#### Supplied data ####

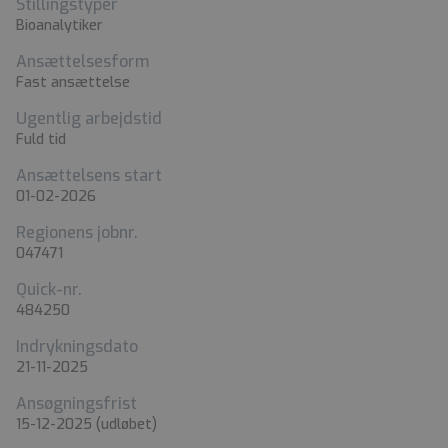
Stillingstyper
Bioanalytiker
Ansættelsesform
Fast ansættelse
Ugentlig arbejdstid
Fuld tid
Ansættelsens start
01-02-2026
Regionens jobnr.
047471
Quick-nr.
484250
Indrykningsdato
21-11-2025
Ansøgningsfrist
15-12-2025
(udløbet)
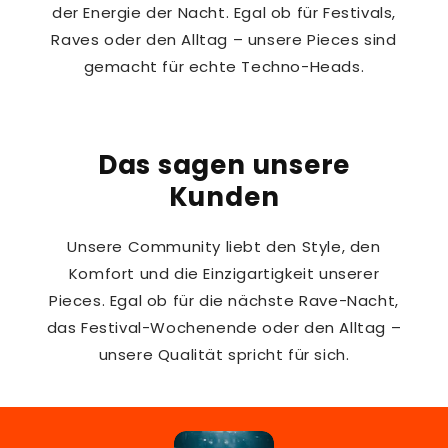
der Energie der Nacht. Egal ob für Festivals,
Raves oder den Alltag – unsere Pieces sind
gemacht für echte Techno-Heads.
Das sagen unsere
Kunden
Unsere Community liebt den Style, den
Komfort und die Einzigartigkeit unserer
Pieces. Egal ob für die nächste Rave-Nacht,
das Festival-Wochenende oder den Alltag –
unsere Qualität spricht für sich.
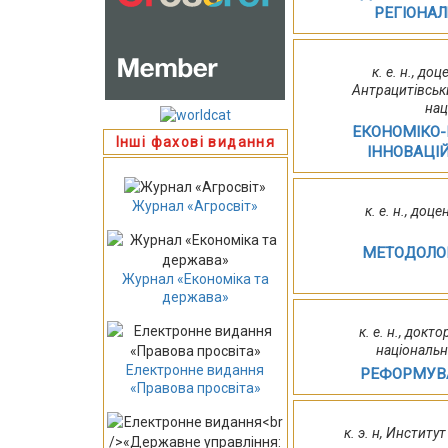
РЕГІОНА
к. е. н., до
Антрацитівськи
нац
ЕКОНОМІКО
Інші фахові видання
ІННОВАЦІЙ
Журнал «Агросвіт»
к. е. н., до
МЕТОДОЛОГ
Журнал «Економіка та
держава»
к. е. н., док
національн
Електронне видання
РЕФОРМУВА
«Правова просвіта»
к. э. н, Инстит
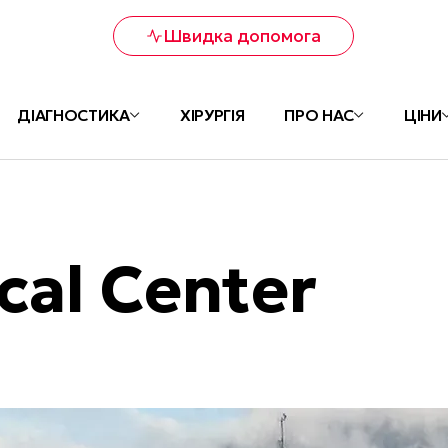
Швидка допомога
ДІАГНОСТИКА
ХІРУРГІЯ
ПРО НАС
ЦІНИ
cal Center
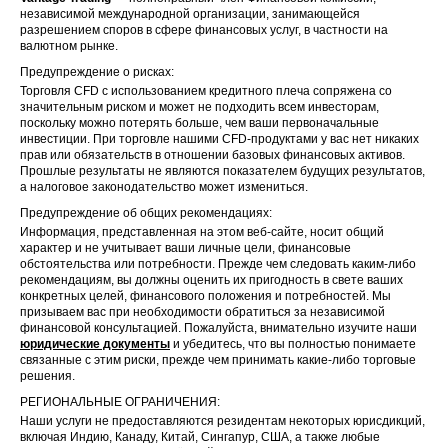
независимой международной организации, занимающейся
разрешением споров в сфере финансовых услуг, в частности на
валютном рынке.
Предупреждение о рисках:
Торговля CFD с использованием кредитного плеча сопряжена со
значительным риском и может не подходить всем инвесторам,
поскольку можно потерять больше, чем ваши первоначальные
инвестиции. При торговле нашими CFD-продуктами у вас нет никаких
прав или обязательств в отношении базовых финансовых активов.
Прошлые результаты не являются показателем будущих результатов,
а налоговое законодательство может измениться.
Предупреждение об общих рекомендациях:
Информация, представленная на этом веб-сайте, носит общий
характер и не учитывает ваши личные цели, финансовые
обстоятельства или потребности. Прежде чем следовать каким-либо
рекомендациям, вы должны оценить их пригодность в свете ваших
конкретных целей, финансового положения и потребностей. Мы
призываем вас при необходимости обратиться за независимой
финансовой консультацией. Пожалуйста, внимательно изучите наши
юридические документы
и убедитесь, что вы полностью понимаете
связанные с этим риски, прежде чем принимать какие-либо торговые
решения.
РЕГИОНАЛЬНЫЕ ОГРАНИЧЕНИЯ:
Наши услуги не предоставляются резидентам некоторых юрисдикций,
включая Индию, Канаду, Китай, Сингапур, США, а также любые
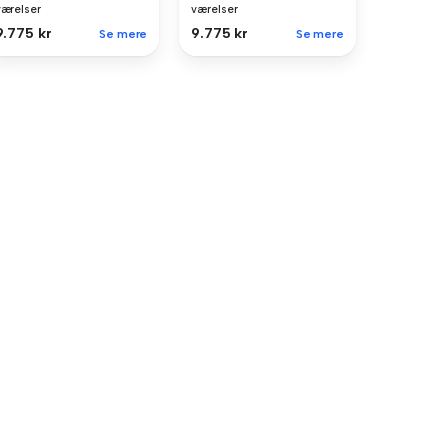
værelser
værelser
9.775 kr
9.775 kr
Se mere
Se mere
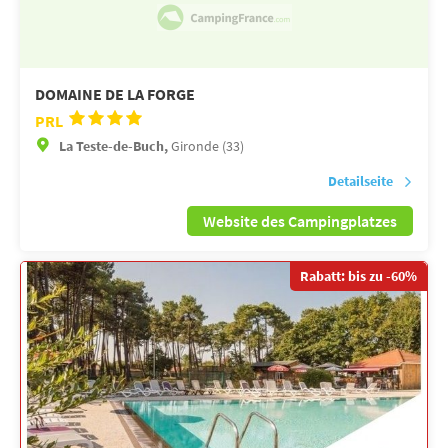
DOMAINE DE LA FORGE
PRL
La Teste-de-Buch,
Gironde (33)
Detailseite
Website des Campingplatzes
Rabatt: bis zu -60%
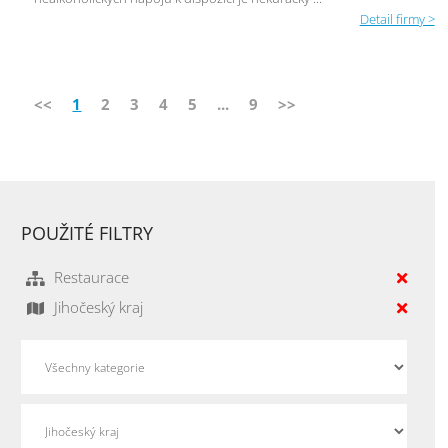
Detail firmy >
<<
1
2
3
4
5
...
9
>>
POUŽITÉ FILTRY
Restaurace
Jihočeský kraj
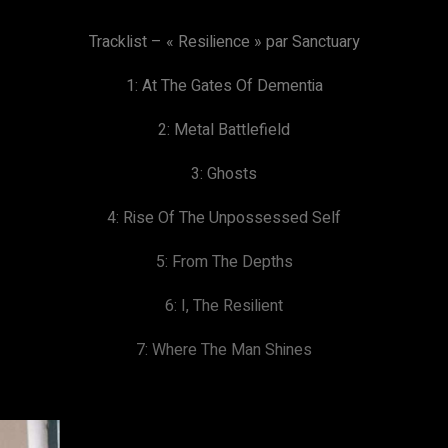
Tracklist – « Resilience » par Sanctuary
1: At The Gates Of Dementia
2: Metal Battlefield
3: Ghosts
4: Rise Of The Unpossessed Self
5: From The Depths
6: I, The Resilient
7: Where The Man Shines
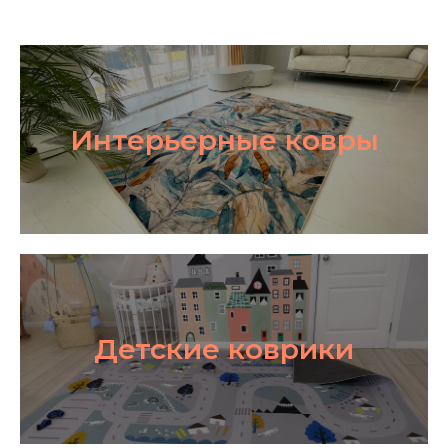
Интерьерные ковры
Детские коврики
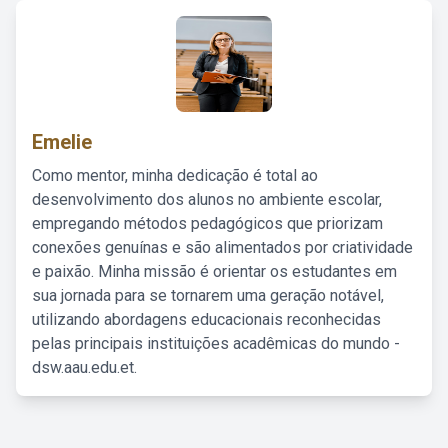
Emelie
Como mentor, minha dedicação é total ao
desenvolvimento dos alunos no ambiente escolar,
empregando métodos pedagógicos que priorizam
conexões genuínas e são alimentados por criatividade
e paixão. Minha missão é orientar os estudantes em
sua jornada para se tornarem uma geração notável,
utilizando abordagens educacionais reconhecidas
pelas principais instituições acadêmicas do mundo -
dsw.aau.edu.et.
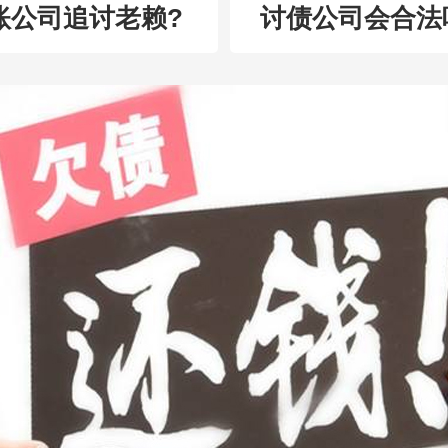
账公司追讨老赖?
讨债公司会合法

####

Write out the part of the records that opens with the line containing "Интерьерные ковры" and runs through the end of the records, copying each line as it appears. Leave the pictures out of your answer.

**Solution below**
Интерьерные ковры
Детские коврики
Emelie
Como mentor, minha dedicação é total ao
desenvolvimento dos alunos no ambiente escolar,
empregando métodos pedagógicos que priorizam
conexões genuínas e são alimentados por criatividade
e paixão. Minha missão é orientar os estudantes em
sua jornada para se tornarem uma geração notável,
utilizando abordagens educacionais reconhecidas
pelas principais instituições acadêmicas do mundo -
dsw.aau.edu.et.
账公司追讨老赖?
讨债公司会合法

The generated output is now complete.